Not so long ago, nouveau-riche Chinese could be seen standing in lines several hundred yards long. They were registering to purchase luxury condos in Shanghai -- such was the demand. Hoping that prices would continue to rise -- as they have over the past four years, by a full 74 percent -- many were even buying third or fourth apartments in China's bastion of business. Speculation fever had broken out.
Meanwhile, however, the heat is off. Under massive pressure from Beijing, Shanghai's city fathers have levied a new tax on properties that are resold within a year of purchase.
Central government planners are worried. They want to steady the economy in the bellwether city at all costs -- for fear of an impending crash. Such a meltdown could spark unforeseen consequences, and deal a crushing blow to state banks that have amassed billions in distressed debt.

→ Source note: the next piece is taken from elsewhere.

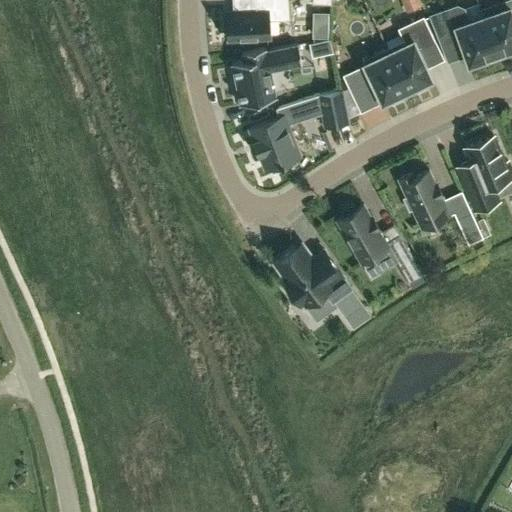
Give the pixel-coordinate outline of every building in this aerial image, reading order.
[(252,0),(253,9),(226,11),(228,38),(269,36),(268,18),(288,17),(286,0),(252,0)] [(402,0),(406,9),(425,2),(423,0),(402,0)] [(511,0),(506,0),(481,9),(483,15),(496,52),(502,50),(503,53),(506,54),(511,51),(511,0)] [(468,62),(474,60),(475,62),(478,64),(489,60),(490,57),(489,55),(496,52),(483,15),(468,20),(464,7),(457,4),(429,14),(440,43),(459,36),(468,62)] [(387,47),(407,89),(413,86),(414,89),(418,90),(427,85),(428,82),(427,79),(432,77),(418,48),(436,40),(424,14),(398,27),(403,39),(387,47)] [(276,96),(270,68),(302,62),(298,42),(266,49),(265,46),(242,51),(244,59),(232,62),(240,103),(276,96)] [(407,89),(387,47),(362,58),(365,63),(343,73),(354,95),(375,85),(383,101),(388,98),(390,100),(393,101),(402,97),(403,94),(402,91),(407,89)] [(341,88),(318,93),(325,126),(348,121),(341,88)] [(258,153),(260,152),(266,168),(281,162),(281,163),(285,162),(284,161),(299,155),(287,123),(321,112),(317,94),(277,106),(280,115),(250,127),(254,139),(253,140),(258,153)] [(465,146),(470,159),(457,164),(475,208),(498,199),(492,183),(511,174),(511,169),(508,160),(505,161),(493,135),(465,146)] [(429,169),(415,175),(413,171),(398,178),(421,227),(424,225),(422,221),(447,209),(449,213),(450,213),(429,169)] [(389,246),(364,203),(357,207),(354,204),(350,202),(345,204),(342,207),(342,211),(343,215),(336,219),(361,262),(389,246)] [(456,218),(468,243),(483,236),(471,211),(456,218)] [(302,242),(274,261),(304,304),(324,290),(331,302),(334,305),(350,328),(370,313),(352,287),(333,261),(321,269),(316,262),(302,242)] [(409,282),(423,273),(406,243),(392,252),(409,282)]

To ward off the apocalypse, Beijing has been curbing loans for steel, cement and, of course, real estate during the past twelve months. According to Cao Yushu, a spokesperson for China's National Development and Reform Commission (NDRC), the escalating investments are a "tumor in China's economic body." The economy has nonetheless continued at a rolling boil, growing by more than 9 percent. Provincial officials and managers customarily ignore edicts issued by the planners in Beijing.
So China continues to boom, using a quarter of the world's cement and steel, and almost a third of its coal. The country has long succeeded Japan as the world's second-largest consumer of oil.
And maintaining growth remains its only option. Compared with industrialized countries, private consumer spending comprises a relatively low share of its GDP -- arguably too low to cushion a major slump. Although Beijing's new investment rules have led to a decline in imports, exports have increased all the more. China's export surplus could break $100 billion in 2005, triple the previous year's figure.
China's boom is stoking the world economy. It has become a focus for investment goods, and offers multinationals a cost-effective production base. But how long can China sustain the rampant growth?
The state banks' distressed debts present as incalculable a risk as the country's flimsy infrastructure. Many companies are now powered by private generators, giving them increased independence from national utility providers. Projecting dramatic shortages through the winter, twenty Chinese provinces opted to ration electricity in early 2005.
Immeasurable environmental damage through air and water pollution are fanning the problems, the economic costs of which remain unclear for China and, indeed, the world. Yue Pan, Deputy Minister for the Environment, is already predicting the end of the economic miracle: "To produce goods worth $10,000, we need seven times the resources used by Japan, almost six times the resources used by the U.S. and -- a particular source of embarrassment -- almost three times the resources used by India."
The challenges are threatening to spiral out of control, as Beijing seeks to check unbridled capitalism and quell flaring social tensions.
China urgently needs a social security system. Some 134 million people over the age of 60 already live in the world's most populous country. By 2050, this age group will account for 25 percent of its inhabitants. But there's nobody to pay into their pension funds. As a result of the one-child family policy -- the Communist Party program, launched in the 1980s, to defuse the population explosion -- social welfare contributions have plummeted.
In the old days, China's state-owned companies provided for the sick and aged. Because these have been converted into joint-stock companies, Beijing is now seeking to establish a hybrid system combining basic state pensions with private retirement plans. But only a small portion of the population in urban coastal regions receives social security. The roughly 800 million Chinese in the rural regions are still dependent on more traditional forms of support: their families. Western economists are already warning: "China will grow old before it grows rich."